Dans plus de 90% des cas les pièces sont parallélépipédiques. Et les dimensions (longueur, largeur, hauteur) influencent l'acoustique dans celles-ci. Le diagramme de Bolt résulte d’une étude statistique et donne une zone de proportions pertinentes et acceptables. Ce diagramme exprime les ratios identifiés (sur la base de tests empiriques et mathématiques) permettant d'améliorer l'acoustique des salles. Sur ce diagramme vous pouvez lire en abscisse la largeur divisée par la hauteur, et en ordonnées la longueur divisé par la hauteur. Lorsque les deux rapports entrent dans la zone “patatoïde” (délimitée par les pointillés), les proportions sont acceptables. 

Diagramme de Bolt

Diagramme de Bolt

Vérifions ce qui se passe lorsque l’on utilise le rapport de proportion Ψ. Pour une hauteur sous plafond H donnée, la largeur l = Ψ H et la longueur L = Ψ l = Ψ² H. Appliquées au diagramme de Bolt, on obtient en abscisse x = l/H = Ψ = 1,32 et en ordonnée y = L/H = Ψ² = 1,74. Ainsi, quelque soit la valeur initiale H, lorsqu’on utilise le rapport de proportion du nombre radiant entre les trois dimensions d’une pièce parallélépipédique, la qualité acoustique sera la même.

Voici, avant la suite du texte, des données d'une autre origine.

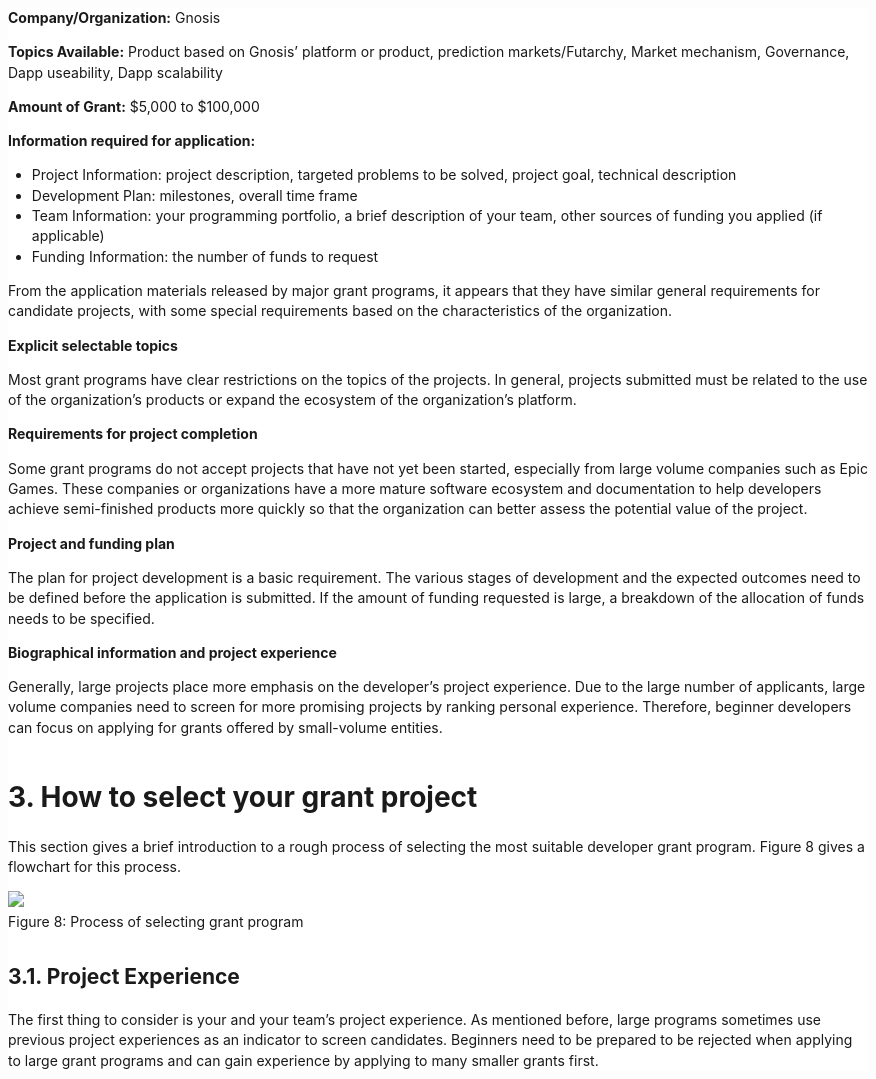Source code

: **Company/Organization:** Gnosis

**Topics Available:** Product based on Gnosis’ platform or product, prediction markets/Futarchy, Market mechanism, Governance, Dapp useability, Dapp scalability

**Amount of Grant:** $5,000 to $100,000

**Information required for application:**

*   Project Information: project description, targeted problems to be solved, project goal, technical description
*   Development Plan: milestones, overall time frame
*   Team Information: your programming portfolio, a brief description of your team, other sources of funding you applied (if applicable)
*   Funding Information: the number of funds to request

From the application materials released by major grant programs, it appears that they have similar general requirements for candidate projects, with some special requirements based on the characteristics of the organization.

**Explicit selectable topics**

Most grant programs have clear restrictions on the topics of the projects. In general, projects submitted must be related to the use of the organization’s products or expand the ecosystem of the organization’s platform.

**Requirements for project completion**

Some grant programs do not accept projects that have not yet been started, especially from large volume companies such as Epic Games. These companies or organizations have a more mature software ecosystem and documentation to help developers achieve semi-finished products more quickly so that the organization can better assess the potential value of the project.

**Project and funding plan**

The plan for project development is a basic requirement. The various stages of development and the expected outcomes need to be defined before the application is submitted. If the amount of funding requested is large, a breakdown of the allocation of funds needs to be specified.

**Biographical information and project experience**

Generally, large projects place more emphasis on the developer’s project experience. Due to the large number of applicants, large volume companies need to screen for more promising projects by ranking personal experience. Therefore, beginner developers can focus on applying for grants offered by small-volume entities.

3\. How to select your grant project
====================================

This section gives a brief introduction to a rough process of selecting the most suitable developer grant program. Figure 8 gives a flowchart for this process.

![](https://miro.medium.com/max/1400/0*sri4jb560WZKo1GQ)<br />Figure  8: Process of selecting grant program

3.1. Project Experience
-----------------------

The first thing to consider is your and your team’s project experience. As mentioned before, large programs sometimes use previous project experiences as an indicator to screen candidates. Beginners need to be prepared to be rejected when applying to large grant programs and can gain experience by applying to many smaller grants first.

Elle est notifiée par le point rouge sur le diagramme. Elle est bonne et acceptable dans tous les cas. Ainsi, par exemple pour une hauteur sous plafond de 2,40 m, la largeur sera 3,17 m et la longueur 4,18 m. Le nombre radiant permet ainsi de concevoir des volumes acoustiquement très correct et applicable à la taille d’une chambre ou d’un bureau. Remarquons que ceci fonctionne très correctement pour la proportion radiante, mais pas du tout pour la proportion dorée… Pour ce dernier on aurait en abscisse x = 1,62 et en ordonnée y = 2,62. On voit bien que l’on se retrouve alors en dehors de la zone acoustiquement acceptable. Il apparaît indéniable que la proportion radiante comporte des qualités supplémentaires que ne possèdent pas la proportion dorée. Nous l’avons vérifié dans le registre de la musique et de l’acoustique.

Conclusion

Ce bref parcours est la première ébauche d'une étude plus fouillée. Mais ces quelques lignes vous permettront déjà de percevoir quelques enjeux qui transparaissent...

« L’enseignement du nombre plastique trouve son application bien au-delà des limites de l’architecture ; elle nous fait communier à tous les domaines de la création artistique, précisément par ce qui constitue, pour chacun d’eux, leur essence profonde, leur âme. » (Le Nombre Plastique, p. XIV).